Transcribed page contents:
::::::::::

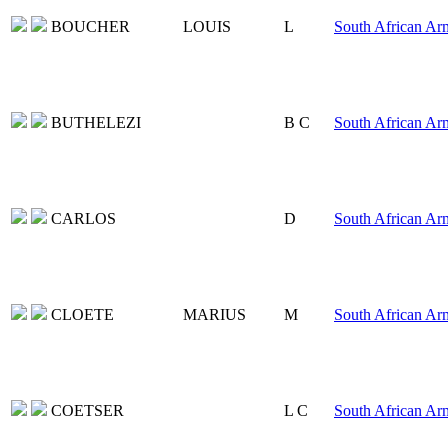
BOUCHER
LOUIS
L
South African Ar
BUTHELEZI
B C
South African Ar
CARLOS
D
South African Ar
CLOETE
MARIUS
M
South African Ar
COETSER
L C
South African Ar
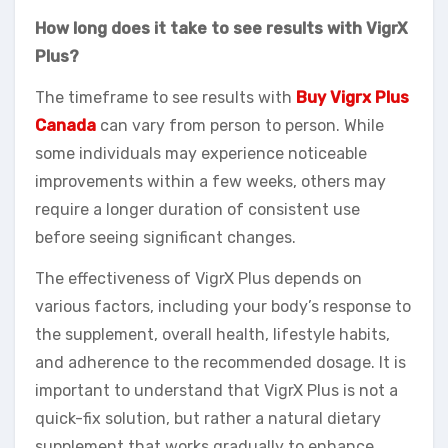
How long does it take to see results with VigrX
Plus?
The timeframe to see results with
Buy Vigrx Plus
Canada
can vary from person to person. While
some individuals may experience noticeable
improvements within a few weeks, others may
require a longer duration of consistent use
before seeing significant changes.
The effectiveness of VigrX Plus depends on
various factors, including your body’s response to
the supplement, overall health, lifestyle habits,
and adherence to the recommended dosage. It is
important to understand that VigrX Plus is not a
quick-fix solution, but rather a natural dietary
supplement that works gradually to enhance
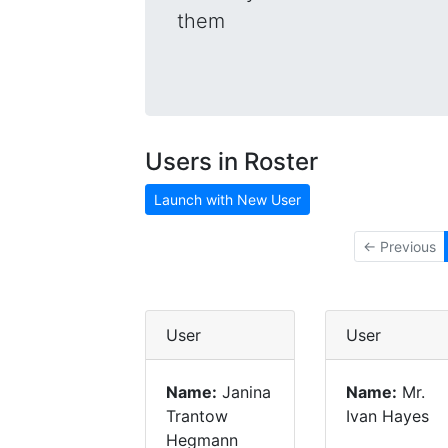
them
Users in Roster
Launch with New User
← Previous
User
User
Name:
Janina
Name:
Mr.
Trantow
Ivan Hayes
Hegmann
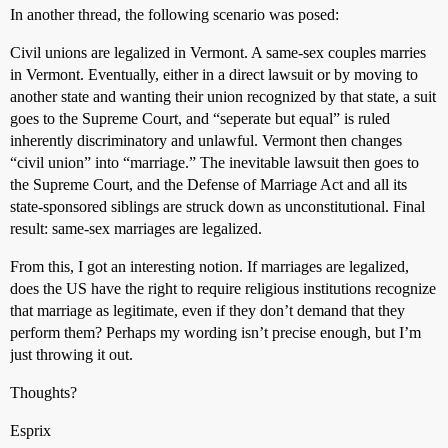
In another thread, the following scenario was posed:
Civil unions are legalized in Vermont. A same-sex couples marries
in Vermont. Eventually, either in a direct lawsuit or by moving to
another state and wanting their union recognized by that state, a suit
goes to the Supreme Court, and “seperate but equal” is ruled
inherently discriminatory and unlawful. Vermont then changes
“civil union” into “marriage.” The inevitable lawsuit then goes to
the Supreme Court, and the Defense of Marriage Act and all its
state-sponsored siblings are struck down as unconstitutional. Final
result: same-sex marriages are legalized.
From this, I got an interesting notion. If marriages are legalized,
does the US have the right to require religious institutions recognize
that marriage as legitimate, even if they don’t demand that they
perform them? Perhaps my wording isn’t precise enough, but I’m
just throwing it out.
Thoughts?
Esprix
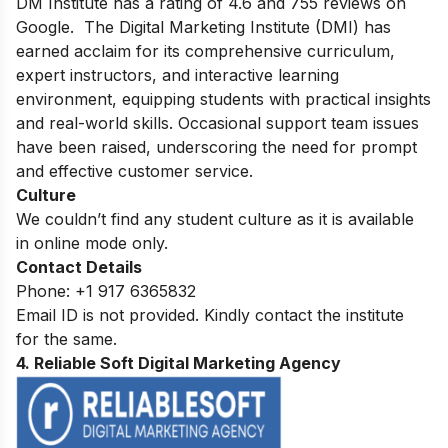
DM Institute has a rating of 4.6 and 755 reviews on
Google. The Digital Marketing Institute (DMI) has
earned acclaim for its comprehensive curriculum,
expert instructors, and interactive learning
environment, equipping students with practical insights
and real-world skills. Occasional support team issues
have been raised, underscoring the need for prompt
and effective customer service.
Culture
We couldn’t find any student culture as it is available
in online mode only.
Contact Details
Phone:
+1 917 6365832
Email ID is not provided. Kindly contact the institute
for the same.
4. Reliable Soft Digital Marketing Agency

::::::::::

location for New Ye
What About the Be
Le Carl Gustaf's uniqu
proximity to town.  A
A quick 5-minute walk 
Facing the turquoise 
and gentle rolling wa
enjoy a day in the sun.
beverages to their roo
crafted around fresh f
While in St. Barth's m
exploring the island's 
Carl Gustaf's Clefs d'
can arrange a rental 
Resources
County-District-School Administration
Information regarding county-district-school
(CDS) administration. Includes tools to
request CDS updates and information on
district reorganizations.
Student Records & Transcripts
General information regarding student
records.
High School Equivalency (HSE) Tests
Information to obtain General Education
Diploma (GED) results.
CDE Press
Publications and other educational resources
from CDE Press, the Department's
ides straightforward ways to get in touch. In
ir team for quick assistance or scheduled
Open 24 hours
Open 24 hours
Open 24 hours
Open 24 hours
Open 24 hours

::::::::::

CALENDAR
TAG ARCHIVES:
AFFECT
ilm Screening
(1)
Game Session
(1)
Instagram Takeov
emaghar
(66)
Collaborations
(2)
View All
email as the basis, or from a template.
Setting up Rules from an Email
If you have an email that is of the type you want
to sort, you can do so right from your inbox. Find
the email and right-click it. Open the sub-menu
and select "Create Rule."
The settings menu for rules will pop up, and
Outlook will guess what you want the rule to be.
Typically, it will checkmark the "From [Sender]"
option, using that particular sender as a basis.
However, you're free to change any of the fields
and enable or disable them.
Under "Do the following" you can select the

::::::::::

* [Task directions]:
Quote the lines from the entries above verbatim, beginning at the line that contains "In another thread, the" and stopping after the line that contains "From this, I".

* [Your response]:
In another thread, the following scenario was posed:
Civil unions are legalized in Vermont. A same-sex couples marries
in Vermont. Eventually, either in a direct lawsuit or by moving to
another state and wanting their union recognized by that state, a suit
goes to the Supreme Court, and “seperate but equal” is ruled
inherently discriminatory and unlawful. Vermont then changes
“civil union” into “marriage.” The inevitable lawsuit then goes to
the Supreme Court, and the Defense of Marriage Act and all its
state-sponsored siblings are struck down as unconstitutional. Final
result: same-sex marriages are legalized.
From this, I got an interesting notion. If marriages are legalized,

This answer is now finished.